D’emploi, de réindustrialisation, de protection sociale et de salaires, il est question lors d’une confrontation projet contre projet avec l’une des candidates de la droite à la présidentielle, Valérie Pécresse. L’arrivée de cette dernière sous le chapiteau du Forum social suscite des huées qui laissent vite place à un débat, certes animé. « Moratoire sur les délocalisations » et « des aides publiques de 150 milliards d’euros tous les ans conditionnées à la relocalisation, au maintien des emplois, à la préservation des ressources naturelles », pose d’emblée sur la table le député du Nord. « Ça ne vous surprendra pas, je vis dans un monde où il est très difficile d’empêcher une entreprise privée de délocaliser, sauf peut-être les exemples qu’a donnés Fabien Roussel », concède Valérie Pécresse, citant Renault, avant de dérouler, pour la première fois, son plan pour l’industrie dont la « préférence européenne, pour la réciprocité dans les échanges ». « Les traités européens ne sont pas tombés du ciel, ils ont été écrits et défendus par tous les gouvernements de ces trente dernières années », rétorque le député du Nord avant qu’une nouvelle passe d’armes ne s’engage. La candidate de droite plaide pour « augmenter les salaires » mais avec un financement à « un tiers par les entreprises, un tiers par des économies sur la dépense publique et un tiers sur un transfert de fiscalité pour moins de charges sociales ». « Ce n’est pas une hausse de salaires mais un jeu de bonneteau. C’est nous qui allons payer car la baisse de la dépense publique, c’est moins d’argent pour les hôpitaux, les écoles… Et ce que vous appelez “charges”, on appelle ça “cotisations sociales”, c’est du salaire différé, c’est ce qui nous permet d’accéder à la santé, normalement à un bon système de retraite », réplique le candidat PCF, pointant le « coût du capital » aujourd’hui si élevé.
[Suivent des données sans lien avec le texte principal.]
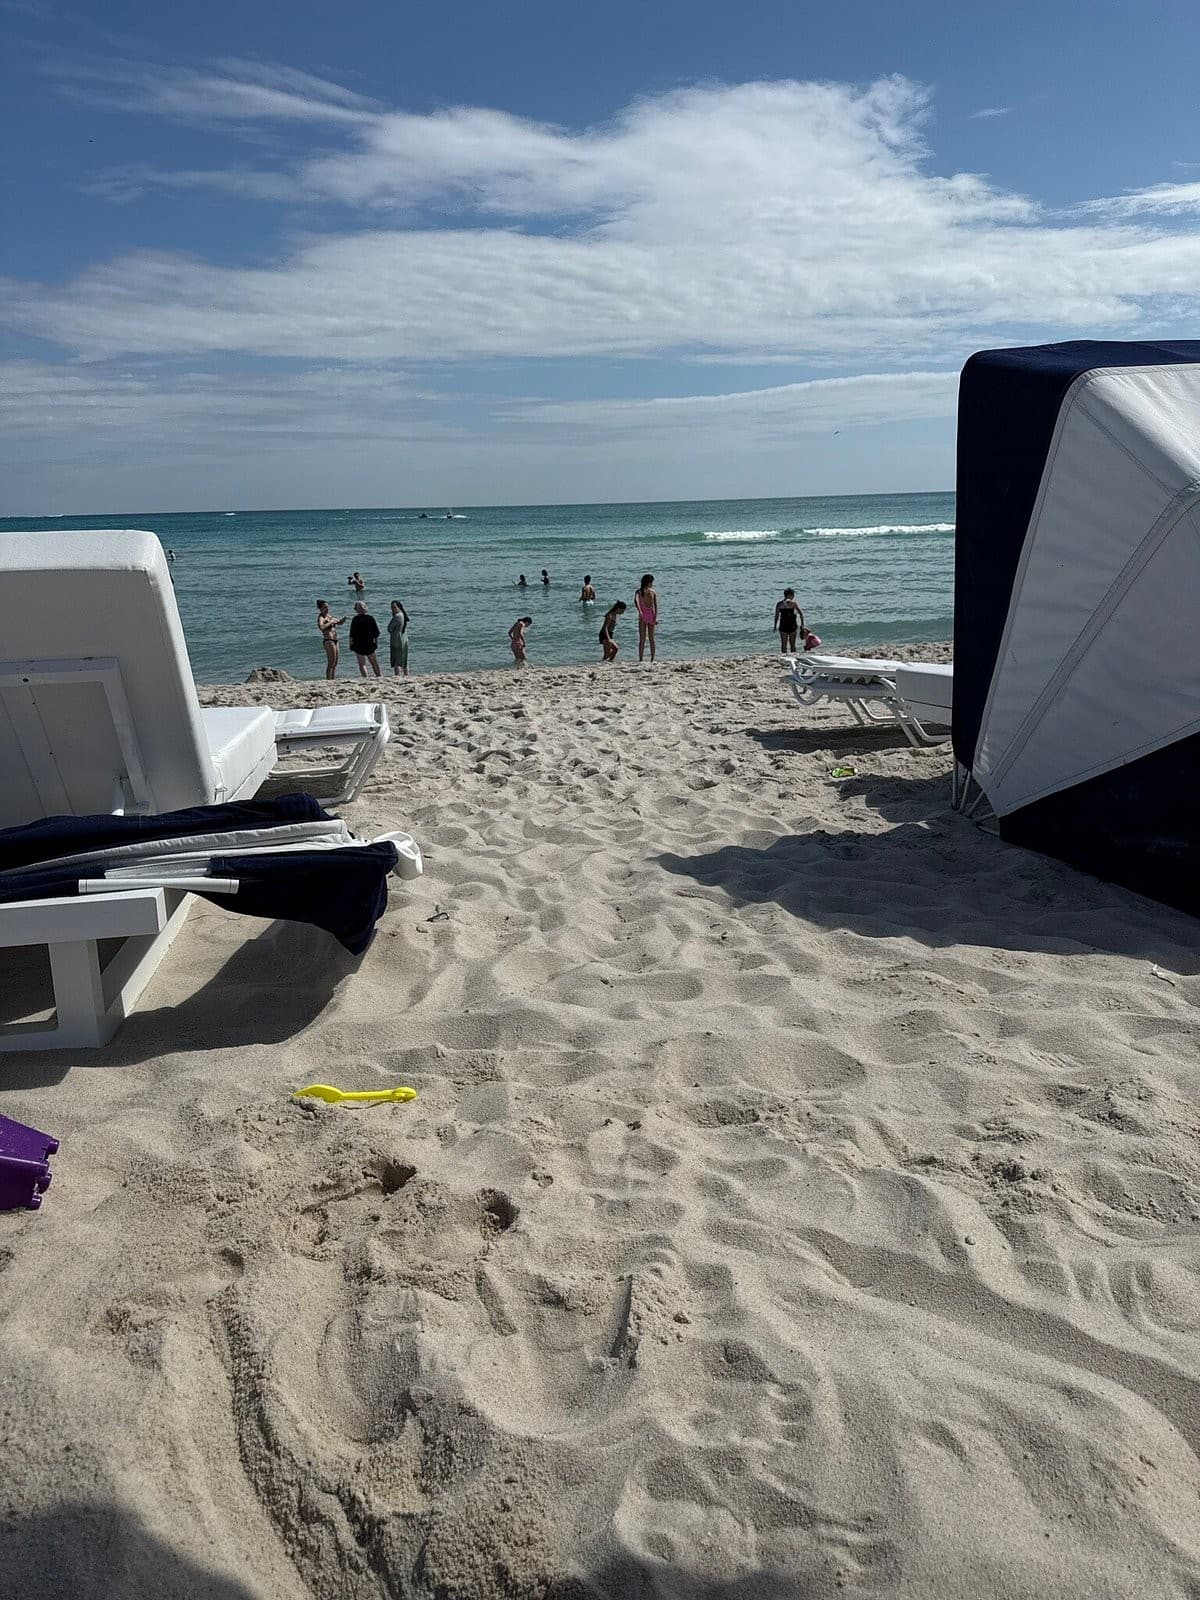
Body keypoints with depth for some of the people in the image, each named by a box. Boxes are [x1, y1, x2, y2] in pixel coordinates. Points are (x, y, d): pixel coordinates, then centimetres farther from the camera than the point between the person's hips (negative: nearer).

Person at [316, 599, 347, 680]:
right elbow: (321, 627, -33)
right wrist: (330, 622, -25)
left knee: (335, 663, 14)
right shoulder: (321, 618, -11)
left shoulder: (329, 615, 14)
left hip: (335, 641, 9)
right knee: (331, 663, -12)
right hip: (328, 641, -9)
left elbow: (339, 623, 28)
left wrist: (345, 618, 8)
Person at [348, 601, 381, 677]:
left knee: (362, 664, 2)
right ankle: (378, 677, 18)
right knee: (374, 662, 16)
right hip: (370, 644, 3)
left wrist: (351, 643, 1)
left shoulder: (355, 619, -10)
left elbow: (352, 634, -9)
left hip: (358, 644, -3)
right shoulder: (371, 617, -1)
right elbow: (377, 632, 3)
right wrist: (375, 640, 15)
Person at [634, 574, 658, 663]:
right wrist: (639, 610, -30)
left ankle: (652, 659, 5)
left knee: (651, 639, 4)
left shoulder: (653, 592, 7)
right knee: (642, 639, 0)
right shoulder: (639, 591, 2)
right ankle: (641, 659, -1)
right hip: (643, 616, -1)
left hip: (651, 615, 1)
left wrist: (656, 617, -17)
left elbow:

« Pacte d’engagements communs »

Dans les allées, si la droite n’a pas les faveurs du peuple de la Fête, la situation de la gauche laisse parfois perplexe. Comme Julie et Thomas, de jeunes sympathisants qui « regardent de loin pour l’instant » et sont « un peu dans le flou » : « Ça m’inquiète dans le sens où la gauche n’est pas prévue dans les sondages pour passer au second tour », lâche Thomas. Pour les communistes, il s’agit de dépasser l’obstacle. « Je n’ai pas toujours été favorable à ce qu’on ait une candidature, mais aujourd’hui je pense qu’elle est utile parce qu’elle remet en avant des valeurs qui manquent chez les autres », assure Dominique.

La porte à gauche n’est pas complètement close pour autant. « Nous croyons possible, en contribuant à créer une nouvelle dynamique qui sorte la gauche de ses faiblesses présentes, de bâtir une nouvelle majorité à l’Assemblée nationale avec le plus possible de députés de gauche et d’écologistes, et bien sûr, un grand nombre de communistes ! » lance Fabien Roussel, samedi midi, proposant à nouveau aux autres formations « un pacte d’engagements communs » pour ces élections. Si, pour l’heure, la proposition est restée sans réponse officielle, dans la foulée du discours le secrétaire national d’EELV, Julien Bayou, approuve, quand la députée FI Caroline Fiat estime que « c’est du bon sens ». La campagne comme le débat ne font que commencer. Et de la meilleure des manières, par un week-end de « jours heureux ».